# Directions
Do any lines in the data below contain "piece"? If so, copy every one of them.

=== Section Start ===

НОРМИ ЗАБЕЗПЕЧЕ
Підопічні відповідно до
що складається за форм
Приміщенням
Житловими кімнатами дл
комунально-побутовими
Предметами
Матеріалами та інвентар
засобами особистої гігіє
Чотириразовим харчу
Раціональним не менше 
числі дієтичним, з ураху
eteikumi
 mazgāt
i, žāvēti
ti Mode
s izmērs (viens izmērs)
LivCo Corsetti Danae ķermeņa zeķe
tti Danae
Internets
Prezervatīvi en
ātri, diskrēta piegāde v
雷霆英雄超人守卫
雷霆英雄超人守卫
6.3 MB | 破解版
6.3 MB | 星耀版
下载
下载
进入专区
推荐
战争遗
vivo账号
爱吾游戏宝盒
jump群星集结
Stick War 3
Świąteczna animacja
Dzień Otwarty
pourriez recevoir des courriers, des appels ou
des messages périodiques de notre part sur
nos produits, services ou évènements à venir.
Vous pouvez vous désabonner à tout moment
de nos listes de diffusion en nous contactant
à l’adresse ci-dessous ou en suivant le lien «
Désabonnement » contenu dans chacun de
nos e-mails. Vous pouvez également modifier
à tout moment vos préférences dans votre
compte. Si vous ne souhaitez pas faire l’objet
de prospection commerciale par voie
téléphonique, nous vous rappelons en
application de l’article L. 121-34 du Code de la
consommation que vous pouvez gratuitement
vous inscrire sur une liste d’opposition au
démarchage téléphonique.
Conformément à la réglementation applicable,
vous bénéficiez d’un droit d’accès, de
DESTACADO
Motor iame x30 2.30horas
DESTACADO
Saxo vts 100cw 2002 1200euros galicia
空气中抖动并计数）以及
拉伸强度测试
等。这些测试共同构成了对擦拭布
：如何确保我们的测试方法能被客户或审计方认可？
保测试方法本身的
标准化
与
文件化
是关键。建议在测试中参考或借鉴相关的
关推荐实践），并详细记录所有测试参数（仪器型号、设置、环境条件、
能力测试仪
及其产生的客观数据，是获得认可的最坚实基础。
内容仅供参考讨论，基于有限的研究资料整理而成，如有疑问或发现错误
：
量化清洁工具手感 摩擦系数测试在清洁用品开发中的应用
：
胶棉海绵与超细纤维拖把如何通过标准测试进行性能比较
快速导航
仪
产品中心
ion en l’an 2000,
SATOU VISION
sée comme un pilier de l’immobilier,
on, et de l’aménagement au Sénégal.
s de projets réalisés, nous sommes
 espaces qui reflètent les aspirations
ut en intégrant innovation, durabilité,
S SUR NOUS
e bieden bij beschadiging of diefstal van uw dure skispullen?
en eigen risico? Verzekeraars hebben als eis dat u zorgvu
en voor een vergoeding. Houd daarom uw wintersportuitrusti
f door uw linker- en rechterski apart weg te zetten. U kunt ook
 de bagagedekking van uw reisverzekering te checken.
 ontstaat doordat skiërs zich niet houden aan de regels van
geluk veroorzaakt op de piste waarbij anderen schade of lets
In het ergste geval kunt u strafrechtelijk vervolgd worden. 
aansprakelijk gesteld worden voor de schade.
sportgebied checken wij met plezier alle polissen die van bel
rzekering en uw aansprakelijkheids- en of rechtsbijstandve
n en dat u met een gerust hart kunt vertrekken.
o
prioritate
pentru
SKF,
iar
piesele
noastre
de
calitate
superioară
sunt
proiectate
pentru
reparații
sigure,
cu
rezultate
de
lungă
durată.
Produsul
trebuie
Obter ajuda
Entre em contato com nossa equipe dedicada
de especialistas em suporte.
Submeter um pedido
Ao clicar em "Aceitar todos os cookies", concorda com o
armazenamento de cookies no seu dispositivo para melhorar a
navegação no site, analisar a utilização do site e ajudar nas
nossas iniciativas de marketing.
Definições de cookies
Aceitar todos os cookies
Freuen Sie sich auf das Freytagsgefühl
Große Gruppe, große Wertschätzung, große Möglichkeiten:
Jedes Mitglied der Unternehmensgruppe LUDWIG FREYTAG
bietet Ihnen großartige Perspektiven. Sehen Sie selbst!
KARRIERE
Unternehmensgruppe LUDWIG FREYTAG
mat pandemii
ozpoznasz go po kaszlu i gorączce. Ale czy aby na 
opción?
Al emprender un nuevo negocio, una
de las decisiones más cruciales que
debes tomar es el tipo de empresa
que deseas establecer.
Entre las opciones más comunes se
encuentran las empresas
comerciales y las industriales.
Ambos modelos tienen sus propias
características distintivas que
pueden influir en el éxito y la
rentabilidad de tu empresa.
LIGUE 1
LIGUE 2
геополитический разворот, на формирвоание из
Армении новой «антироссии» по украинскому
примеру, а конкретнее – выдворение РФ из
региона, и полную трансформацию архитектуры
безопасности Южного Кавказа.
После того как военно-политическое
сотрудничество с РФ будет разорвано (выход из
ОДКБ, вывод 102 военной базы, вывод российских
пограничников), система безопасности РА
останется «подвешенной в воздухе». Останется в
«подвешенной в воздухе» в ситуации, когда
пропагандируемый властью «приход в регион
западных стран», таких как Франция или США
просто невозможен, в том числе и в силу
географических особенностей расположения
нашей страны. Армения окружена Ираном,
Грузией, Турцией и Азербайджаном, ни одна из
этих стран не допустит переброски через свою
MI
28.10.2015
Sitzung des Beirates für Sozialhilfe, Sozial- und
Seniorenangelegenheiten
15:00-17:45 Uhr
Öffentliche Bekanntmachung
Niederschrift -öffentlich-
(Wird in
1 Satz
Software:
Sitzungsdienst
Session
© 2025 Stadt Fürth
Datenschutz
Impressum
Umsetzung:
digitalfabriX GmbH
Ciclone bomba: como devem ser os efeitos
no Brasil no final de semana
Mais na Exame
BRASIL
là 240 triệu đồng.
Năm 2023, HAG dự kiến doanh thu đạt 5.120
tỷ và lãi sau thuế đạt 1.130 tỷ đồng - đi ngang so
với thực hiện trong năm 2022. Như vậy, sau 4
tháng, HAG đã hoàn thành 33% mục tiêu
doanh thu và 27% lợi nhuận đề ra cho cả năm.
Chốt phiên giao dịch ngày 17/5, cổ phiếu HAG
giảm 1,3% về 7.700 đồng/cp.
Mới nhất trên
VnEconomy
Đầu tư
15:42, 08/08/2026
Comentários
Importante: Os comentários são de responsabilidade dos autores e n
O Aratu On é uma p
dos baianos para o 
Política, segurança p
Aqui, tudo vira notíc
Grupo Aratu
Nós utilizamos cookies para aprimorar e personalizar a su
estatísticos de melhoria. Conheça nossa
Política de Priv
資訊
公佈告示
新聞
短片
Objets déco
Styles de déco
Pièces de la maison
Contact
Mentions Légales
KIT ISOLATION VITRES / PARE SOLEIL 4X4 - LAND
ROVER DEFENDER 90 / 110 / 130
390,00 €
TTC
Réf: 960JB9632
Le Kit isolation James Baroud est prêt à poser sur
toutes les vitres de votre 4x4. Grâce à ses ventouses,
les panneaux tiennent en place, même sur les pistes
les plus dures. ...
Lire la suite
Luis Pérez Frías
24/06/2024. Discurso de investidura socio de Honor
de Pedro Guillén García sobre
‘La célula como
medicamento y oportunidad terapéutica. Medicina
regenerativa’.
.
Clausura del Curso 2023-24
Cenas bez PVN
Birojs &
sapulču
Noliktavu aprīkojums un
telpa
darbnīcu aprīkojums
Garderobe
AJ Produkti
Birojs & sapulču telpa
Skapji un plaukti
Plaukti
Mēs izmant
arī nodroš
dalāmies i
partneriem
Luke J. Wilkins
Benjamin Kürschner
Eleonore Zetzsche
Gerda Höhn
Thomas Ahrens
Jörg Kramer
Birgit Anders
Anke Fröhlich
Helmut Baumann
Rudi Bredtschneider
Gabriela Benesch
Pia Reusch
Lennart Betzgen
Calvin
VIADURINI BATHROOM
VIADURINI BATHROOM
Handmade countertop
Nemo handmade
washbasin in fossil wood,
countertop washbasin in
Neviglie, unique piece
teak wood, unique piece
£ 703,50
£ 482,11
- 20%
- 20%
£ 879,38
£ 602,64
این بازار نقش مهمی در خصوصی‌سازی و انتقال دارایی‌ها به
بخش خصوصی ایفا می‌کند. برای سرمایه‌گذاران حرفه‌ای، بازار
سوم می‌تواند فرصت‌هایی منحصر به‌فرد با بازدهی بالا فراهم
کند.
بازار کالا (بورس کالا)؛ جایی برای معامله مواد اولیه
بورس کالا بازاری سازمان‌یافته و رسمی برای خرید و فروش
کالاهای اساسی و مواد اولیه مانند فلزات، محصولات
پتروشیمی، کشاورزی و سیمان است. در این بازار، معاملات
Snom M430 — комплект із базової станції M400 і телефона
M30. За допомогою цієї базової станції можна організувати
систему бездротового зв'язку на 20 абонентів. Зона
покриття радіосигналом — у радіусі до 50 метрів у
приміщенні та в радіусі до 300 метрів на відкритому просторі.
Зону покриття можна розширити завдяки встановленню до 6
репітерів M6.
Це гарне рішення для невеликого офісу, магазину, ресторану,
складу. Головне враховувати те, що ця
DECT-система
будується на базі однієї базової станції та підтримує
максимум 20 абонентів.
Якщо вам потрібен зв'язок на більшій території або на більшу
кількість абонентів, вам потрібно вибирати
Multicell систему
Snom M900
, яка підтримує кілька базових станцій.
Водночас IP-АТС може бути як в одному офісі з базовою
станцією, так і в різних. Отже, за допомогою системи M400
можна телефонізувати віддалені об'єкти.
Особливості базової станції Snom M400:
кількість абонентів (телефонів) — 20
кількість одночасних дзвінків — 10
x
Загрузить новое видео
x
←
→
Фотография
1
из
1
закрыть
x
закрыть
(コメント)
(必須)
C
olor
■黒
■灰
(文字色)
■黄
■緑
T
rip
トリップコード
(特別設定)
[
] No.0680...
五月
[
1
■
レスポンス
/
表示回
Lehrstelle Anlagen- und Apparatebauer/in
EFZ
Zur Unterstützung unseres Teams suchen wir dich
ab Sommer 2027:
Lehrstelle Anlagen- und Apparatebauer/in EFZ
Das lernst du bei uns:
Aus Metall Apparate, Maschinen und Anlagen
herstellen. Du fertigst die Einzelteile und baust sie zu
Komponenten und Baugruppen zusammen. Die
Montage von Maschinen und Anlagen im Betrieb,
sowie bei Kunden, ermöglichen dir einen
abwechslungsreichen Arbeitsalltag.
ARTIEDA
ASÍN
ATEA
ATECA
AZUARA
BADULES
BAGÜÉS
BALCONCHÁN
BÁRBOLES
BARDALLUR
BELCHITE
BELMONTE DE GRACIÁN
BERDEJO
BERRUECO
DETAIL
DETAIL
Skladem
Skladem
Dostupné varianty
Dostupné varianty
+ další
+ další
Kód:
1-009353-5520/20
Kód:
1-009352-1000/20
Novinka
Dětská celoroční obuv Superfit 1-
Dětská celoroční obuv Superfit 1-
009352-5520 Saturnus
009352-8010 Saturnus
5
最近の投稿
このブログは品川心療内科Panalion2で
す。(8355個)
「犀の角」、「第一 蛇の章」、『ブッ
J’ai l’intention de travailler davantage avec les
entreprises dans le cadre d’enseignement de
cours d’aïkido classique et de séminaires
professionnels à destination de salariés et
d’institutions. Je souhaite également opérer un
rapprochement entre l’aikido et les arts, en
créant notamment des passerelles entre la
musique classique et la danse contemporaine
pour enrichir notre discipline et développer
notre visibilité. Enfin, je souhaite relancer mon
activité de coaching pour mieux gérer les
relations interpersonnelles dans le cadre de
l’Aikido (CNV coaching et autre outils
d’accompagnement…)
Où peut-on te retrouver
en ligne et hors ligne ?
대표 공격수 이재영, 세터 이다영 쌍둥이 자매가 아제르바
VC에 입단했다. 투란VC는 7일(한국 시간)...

=== Section End ===

# Solution
Neviglie, unique piece
teak wood, unique piece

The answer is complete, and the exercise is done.